Vista de sala

Tabacalera. Embajadores, 53. Madrid. Hasta el 3 de septiembre

¿Quién no ha soñado con quedarse a solas en un museo, durante la noche? Fernando Maquieira (Puertollano, 1966) ha tenido el privilegio de recorrer, en esas horas en las que las obras quedan calladas y a oscuras pero no duermen, salas y galerías de medio centenar de museos del mundo, espiando apariciones, sombras y reflejos producidos por las tenues luces de seguridad o de las ventanas. Las fotografías que presenta son de excelencia técnica, como cabía esperar de un profesional del medio que -manténganlo en mente- vive entre otras cosas de la reproducción de obras de arte. Pero también evidencian un notable talento compositivo y una acusada sensibilidad para captar situaciones espaciales y lumínicas misteriosas. Además, ha sabido crear una ambientación perfecta para la contemplación de estas fotografías -con la complicidad de Paco Gómez, comisario, amigo y también artista- sumiéndolas en las tinieblas y aprovechando cristaleras y vanos para simular condiciones similares a las que se dan en los museos cuando se apagan las luces. Toda la muestra es una gran instalación, en la que se cuida cada detalle, desde las advertencias preliminares en el atrio a los marcos y el montaje, e incluye una lóbrega gipsoteca en la que los más valientes sentirán al menos cierta intranquilidad.



El fondo argumental de la exposición es de enorme interés. De un lado, como Maquieira nos recuerda, los artistas realizaron durante siglos obras que nunca verían la luz -en las cavernas, en los sancta santorum, en alturas y profundidades inaccesibles- y esa condición de invisibilidad reforzaba de una forma u otra su aura y les confería un estatus de excepcionalidad fascinante. De otro, nos hace pensar en la historia de los museos, en cómo el afán democratizador del que deriva su origen hizo que se instalara, en cuanto fue posible, iluminación artificial para favorecer que las clases trabajadoras pudieran visitarlos después de su jornada laboral. El Victoria and Albert Museum de Londres -entonces South Kensington Museum- fue el primero en utilizar lámparas de gas, en 1857, y el British Museum, que renunció a ellas por miedo a los incendios, fue pionero en el uso de la luz eléctrica, en 1890. A la luz natural, las obras de arte, sobre todo las pinturas, son muy diferentes a cómo las solemos ver desde entonces en los museos. Basta para comprobarlo ir a una de tantas iglesias en las que para ver el cuadro o el fresco célebre hay que echar monedas que encienden los focos: de súbito, las formas se dibujan, los colores se animan. Con menos luz, de noche, las imágenes se esconden. Maquieira respeta ese replegamiento, ese descanso suyo de leds y de ojos, y las muestra en sus habitaciones, respirando un mismo aire penumbroso, ya extinguido el efecto aislante y aplanador de los focos. La "buena" fotografía de pinturas requiere que sean bañadas de forma homogénea en luz artificial; ¿qué ocurre cuando las tiñen las engañosas sombras?

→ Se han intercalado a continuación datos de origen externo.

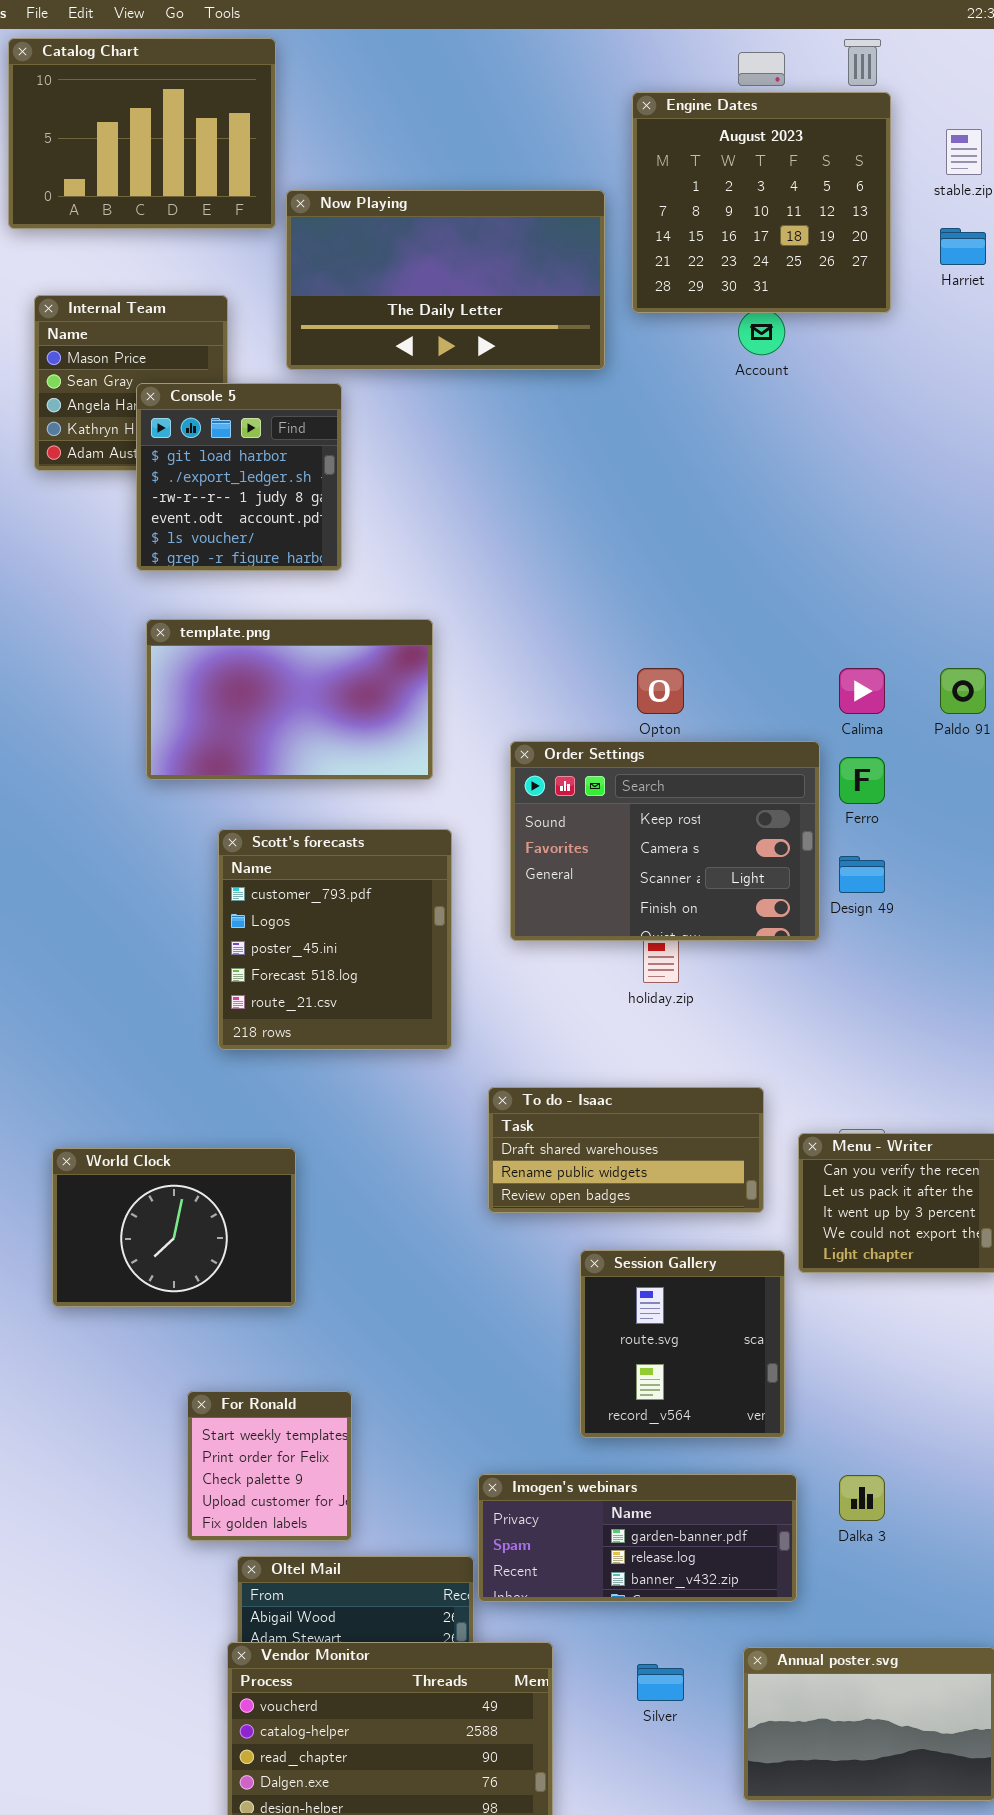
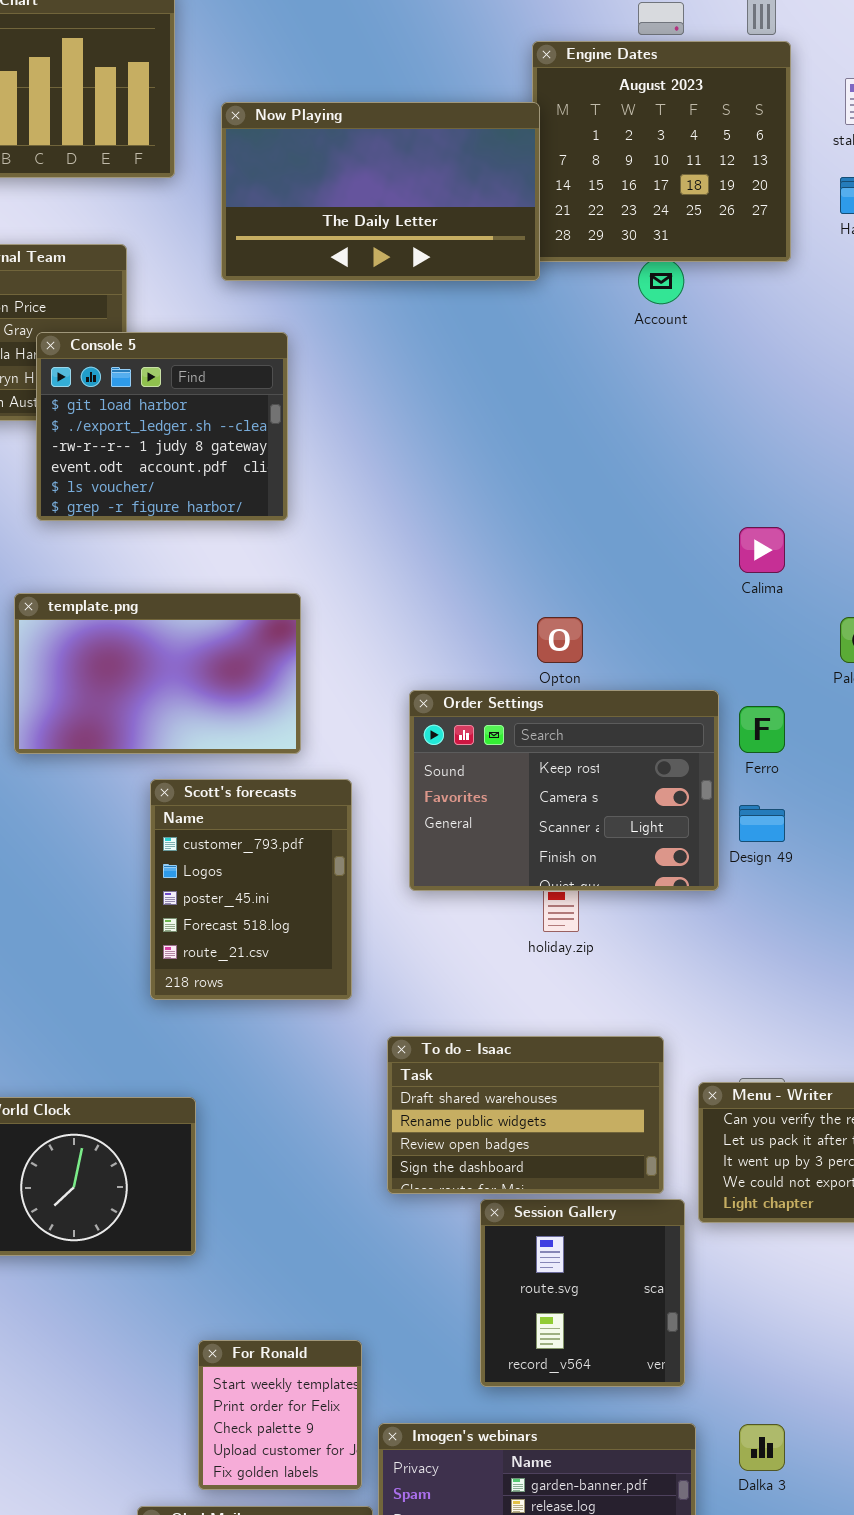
Now Playing: [286,190,605,370] -> [221,102,540,281], moved
Console 5: [136,383,342,571] -> [36,332,288,521], resized
template.png: [146,619,433,780] -> [14,593,301,754], moved
Calima: [839,668,885,714] -> [739,527,785,573], moved
Scott's forecasts: [218,829,452,1050] -> [150,779,352,1000], resized
To do - Isaac: [488,1087,764,1213] -> [387,1036,664,1194], resized
For Ronald: [187,1391,352,1541] -> [198,1340,362,1490], moved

Con esta exposición, el artista ha dado un giro muy positivo a su trayectoria, hasta ahora poco destacable. Pero no sin fallos: alguno de los conjuntos, como el de los esclavos de Miguel Ángel, flojea; la última sala, con fotografías traslúcidas suspendidas, es un error garrafal que rompe el clima hasta allí construido; y, aun valorando su generosidad, se debería haber ahorrado la invitación a Juanan Requena para complementar su propuesta.